Find the value of x to make this exponential equation true... 5^×÷5^5=5^12
To solve the equation 5^x ÷ 5^5 = 5^12, we can use the property of exponents that states: a^m ÷ a^n = a^(m-n).
Applying this property, we have:
5^x ÷ 5^5 = 5^12
By subtracting the exponents, we can rewrite the equation as:
5^(x-5) = 5^12
For the equation to be true, the exponent on both sides must be equal. Therefore, we have:
x - 5 = 12
Adding 5 to both sides, we find:
x = 17
Therefore, the value of x to make the exponential equation true is 17.
To find the value of x that makes the exponential equation true, we can equate the exponents on both sides of the equation.
The equation is:
5^x ÷ 5^5 = 5^12
We know that when dividing with the same base, we subtract the exponents.

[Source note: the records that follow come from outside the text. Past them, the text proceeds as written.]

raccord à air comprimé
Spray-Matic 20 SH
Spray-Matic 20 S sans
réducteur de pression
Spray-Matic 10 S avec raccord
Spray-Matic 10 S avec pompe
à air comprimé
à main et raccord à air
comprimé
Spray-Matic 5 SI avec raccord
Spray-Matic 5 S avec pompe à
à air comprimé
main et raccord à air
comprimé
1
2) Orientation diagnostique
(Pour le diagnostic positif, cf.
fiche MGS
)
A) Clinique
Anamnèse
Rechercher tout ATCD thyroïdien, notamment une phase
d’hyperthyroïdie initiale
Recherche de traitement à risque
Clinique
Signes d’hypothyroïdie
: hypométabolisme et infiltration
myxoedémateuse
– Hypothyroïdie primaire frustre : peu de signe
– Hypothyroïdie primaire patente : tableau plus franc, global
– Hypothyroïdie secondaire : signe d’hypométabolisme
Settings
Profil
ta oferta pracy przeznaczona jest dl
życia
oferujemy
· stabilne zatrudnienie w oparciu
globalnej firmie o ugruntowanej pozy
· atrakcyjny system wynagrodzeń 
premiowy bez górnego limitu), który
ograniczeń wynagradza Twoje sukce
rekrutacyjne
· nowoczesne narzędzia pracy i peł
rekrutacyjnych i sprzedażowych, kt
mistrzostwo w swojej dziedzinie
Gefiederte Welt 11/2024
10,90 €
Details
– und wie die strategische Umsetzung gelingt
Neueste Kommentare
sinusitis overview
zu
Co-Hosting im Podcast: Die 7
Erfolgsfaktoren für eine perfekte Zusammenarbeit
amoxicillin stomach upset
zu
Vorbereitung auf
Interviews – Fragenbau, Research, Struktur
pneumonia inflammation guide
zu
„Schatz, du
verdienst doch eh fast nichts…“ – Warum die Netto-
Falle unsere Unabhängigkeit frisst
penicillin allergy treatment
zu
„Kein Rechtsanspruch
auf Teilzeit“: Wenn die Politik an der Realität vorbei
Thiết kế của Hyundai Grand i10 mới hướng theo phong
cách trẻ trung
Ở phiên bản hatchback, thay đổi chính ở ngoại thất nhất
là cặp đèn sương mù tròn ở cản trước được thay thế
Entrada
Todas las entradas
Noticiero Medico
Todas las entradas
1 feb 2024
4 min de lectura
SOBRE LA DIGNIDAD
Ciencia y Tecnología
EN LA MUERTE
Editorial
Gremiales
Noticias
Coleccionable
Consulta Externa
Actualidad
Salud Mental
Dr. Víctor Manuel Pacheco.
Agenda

So, let's subtract the exponent of 5^5 from the exponent of 5^x.
x - 5 = 12
To solve for x, we can add 5 to both sides of the equation.
x = 12 + 5
Therefore, the value of x that makes the exponential equation true is x = 17.
To find the value of x that makes the equation 5^x ÷ 5^5 = 5^12 true, we can use the properties of exponents.
First, let's rewrite the equation using the property of division of exponents:
5^x ÷ 5^5 = 5^12
Now, let's apply the property of division, which states that when dividing two exponents with the same base, we subtract the exponents:
5^(x-5) = 5^12
Since the bases are the same (both are 5), the exponents must be equal:
x - 5 = 12
To solve for x, we can add 5 to both sides of the equation:
x = 12 + 5
x = 17
Therefore, the value of x that makes the exponential equation true is 17.